Мальчик ничего не ответил.
Инвалида похоронили на военном отделении маленького кладбища в Лаксенбурге. Шесть темно-голубых товарищей несли гроб от часовни до могилы. Майор Тротта в кивере и парадном мундире все время держал руку на плече своего сына. Мальчик всхлипывал. Печальная музыка военного оркестра, жалобное и монотонное духовное пение, слышимое каждый раз, как смолкала музыка, и тихо вздымающийся ладан причиняли ему непонятную, стесняющую дыхание боль. И орудийные выстрелы, которыми полувзвод отсалютовал у могилы, потрясли его своей долго не смолкавшей в воздухе неумолимостью.

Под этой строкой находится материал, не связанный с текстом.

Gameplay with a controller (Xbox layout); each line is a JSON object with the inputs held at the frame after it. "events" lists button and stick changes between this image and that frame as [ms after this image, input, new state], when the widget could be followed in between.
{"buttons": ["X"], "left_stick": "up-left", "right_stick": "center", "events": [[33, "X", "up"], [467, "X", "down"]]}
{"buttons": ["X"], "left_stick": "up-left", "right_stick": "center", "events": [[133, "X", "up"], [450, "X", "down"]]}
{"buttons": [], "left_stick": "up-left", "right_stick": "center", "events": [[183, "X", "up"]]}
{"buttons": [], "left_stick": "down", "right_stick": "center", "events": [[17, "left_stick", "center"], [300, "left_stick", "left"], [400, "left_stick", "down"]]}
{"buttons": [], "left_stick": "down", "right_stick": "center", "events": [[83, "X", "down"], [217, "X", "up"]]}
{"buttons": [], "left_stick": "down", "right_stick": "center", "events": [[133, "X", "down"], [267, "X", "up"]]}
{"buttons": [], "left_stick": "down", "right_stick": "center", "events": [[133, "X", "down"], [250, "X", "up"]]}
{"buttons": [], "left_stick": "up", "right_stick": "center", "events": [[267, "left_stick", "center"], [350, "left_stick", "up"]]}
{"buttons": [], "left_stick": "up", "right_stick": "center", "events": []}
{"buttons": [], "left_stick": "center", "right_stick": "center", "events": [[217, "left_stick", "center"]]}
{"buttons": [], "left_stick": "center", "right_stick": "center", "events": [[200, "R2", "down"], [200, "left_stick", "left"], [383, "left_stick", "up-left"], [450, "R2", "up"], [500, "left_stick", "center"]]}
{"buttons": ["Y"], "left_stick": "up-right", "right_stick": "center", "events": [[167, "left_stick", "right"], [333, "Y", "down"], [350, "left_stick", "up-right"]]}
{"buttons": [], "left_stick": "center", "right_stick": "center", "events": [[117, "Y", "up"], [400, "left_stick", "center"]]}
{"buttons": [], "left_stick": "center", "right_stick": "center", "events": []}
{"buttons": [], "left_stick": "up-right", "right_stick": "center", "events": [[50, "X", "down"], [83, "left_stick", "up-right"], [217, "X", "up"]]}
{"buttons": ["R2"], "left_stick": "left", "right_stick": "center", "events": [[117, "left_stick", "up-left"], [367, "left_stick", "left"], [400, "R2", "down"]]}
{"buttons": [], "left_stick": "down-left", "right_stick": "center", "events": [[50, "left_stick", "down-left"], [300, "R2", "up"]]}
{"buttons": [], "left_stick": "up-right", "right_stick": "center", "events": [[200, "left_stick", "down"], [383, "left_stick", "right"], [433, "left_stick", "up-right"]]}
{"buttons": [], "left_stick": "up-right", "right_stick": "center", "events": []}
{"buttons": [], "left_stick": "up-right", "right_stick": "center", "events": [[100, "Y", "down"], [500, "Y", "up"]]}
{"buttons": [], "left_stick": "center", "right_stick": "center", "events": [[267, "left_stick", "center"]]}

Отец и сын поехали обратно. В пути барон все время молчал. Только когда они уже вышли из поезда и садились в ожидавшую их позади станционного садика коляску, майор промолвил:
— Не забывай его, твоего деда.
И снова принялся за свои привычные ежедневные дела, и годы опять покатились, как ровные, мирные, молчаливые колеса. Вахмистр был не последним покойником, которого пришлось схоронить барону. Он похоронил сначала своего тестя, несколько лет спустя жену, которая быстро и ни с кем не попрощавшись умерла от жестокого воспаления легких. Своего мальчика он отдал в пансион в Вене, решив, что сын никогда не станет кадровым военным. Он остался один в имении, в белом просторном доме, где еще чувствовалось дыхание покойной жены, разговаривал только с лесничим, управляющим, работниками, кучером. Все реже прорывался у него гнев. Но прислуга постоянно чувствовала его тяжелый кулак, и его злобная молчаливость, как тяжкое ярмо, ложилась на шеи людей. Перед его появлением воцарялась боязливая тишина, как перед близкой грозой. Два раза в месяц он получал почтительные письма от сына, один раз в месяц отвечал на них двумя короткими фразами на маленьких, узких клочках бумаги (полях, оторванных от получаемых писем). Раз в год, восемнадцатого августа, в день рождение императора, он в полной парадной форме отправлялся в ближайший гарнизонный город. Два раза в год приезжал в гости сын. На рождественские и летние каникулы. Каждый сочельник мальчику вручались три звонких серебряных гульдена, в получении которых он должен был расписаться и которые никогда не смел взять с собой. Гульдены еще в тот же вечер попадали в шкатулку, стоявшую в комнате отца. Рядом с гульденами лежали школьные отметки. Они сообщали о старательном прилежании сына и его достаточных, хотя и умеренных способностях. Никогда мальчик не получал игрушек, никогда не получал карманных денег или книг, не считая обязательных учебников. Казалось, он ни в чем не ощущал недостатка. У него был опрятный, трезвый и честный ум. Его скудная фантазия не шла дальше желания по возможности скорей оставить позади школьные годы.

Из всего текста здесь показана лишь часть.